If you want to skip a few steps, you can get a Turtle Aquarium Setup Kit with a glass terrarium, heating and lighting sources (including UVB bulbs), a basking platform, and more.
4. Radiant Heat Panels
Radiant heat panels can work well for more spacious cages. These panels come with a heater inside and attach to the roof of the cage, radiating heat downward. It's best to use a thermostat with it to regulate the temperature.
5. Heat Cable/Rope
When plugged in, heating cables or ropes emit heat and are insulated and water-resistant. They come in different lengths and can be placed in loops to fit your tank size. You can use electrical tape and attach them to the outside of your terrarium. Heat cables or ropes should always be regulated by a thermostat.
6. Heat Tape
Heat tape is sold by the foot and affixed to the outside of your terrarium, not placed inside. It has to be used with a wire clip insulator. It's best not to use it on more than a third of your tank so that you can create the temperature gradient described earlier. Heat tape should always be regulated by a thermostat.
7. Ceramic Heat Emitters
Ceramic heat emitters are great for nighttime heat sources since they don't give off a bright light. They can be used during the day too. These provide penetrating heat that outperforms incandescent bulbs in terms of working life and heat output.

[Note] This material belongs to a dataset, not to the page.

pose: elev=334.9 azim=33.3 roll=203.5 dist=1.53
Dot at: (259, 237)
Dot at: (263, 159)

The Mini Ceramic Heat Emitter, for example, produces no light and won't disrupt any sleep patterns, but its radiant heat will increase the temperature of your terrarium.
8. Heat Rocks
While they sound cool, heat rocks are best to be avoided. These can get too hot and burn your reptile's sensitive underbelly. On top of that, they're typically not strong enough to heat the whole tank, even if they can burn your poor lizard.

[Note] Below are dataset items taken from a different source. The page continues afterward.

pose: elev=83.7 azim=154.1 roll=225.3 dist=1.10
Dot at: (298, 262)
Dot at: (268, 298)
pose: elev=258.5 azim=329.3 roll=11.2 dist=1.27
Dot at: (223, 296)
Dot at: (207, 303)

In general, it's best to avoid any heat sources placed directly inside the tank since they can lead to burns. Some species, like iguanas, are especially sensitive to this.
Controllers for Your Lighting and Heating
Controllers provide an easy way for you to automate your lighting and heating needs. This ensures your reptiles stay on a steady schedule that doesn't fluctuate from day to day, and you don't have to remember to turn everything on and off yourself.
For Day/Night CycleConsider investing in a power center that automatically manages the switch between daytime and nighttime lighting.
Zilla has a 24/7 Power Center that controls eight total outlets, including four daytime/nighttime alternating outlets. One power strip can control on/off cycles with easy digital programming.
Thermostats and Hygrometers
Another controller you want in your terrarium is a digital hygrometer-thermometer to monitor your terrarium's temperature and humidity accurately. Thermostats are crucial to maintaining the optimum basking temperature and prevent your dino buddy from overheating. (They also can help prevent fires and other safety concerns.)
Zilla has a Terrarium Thermometer-Hygrometer to keep track of maximum and minimum temperatures, along with relative humidity.
As you can see, there's a lot to consider when setting up the ideal heating and lighting environment for your cold-blooded buddy. But all this research and time is worthwhile in the end! When you see your reptile thriving in his cozy environment, you'll be glad you did your best for him.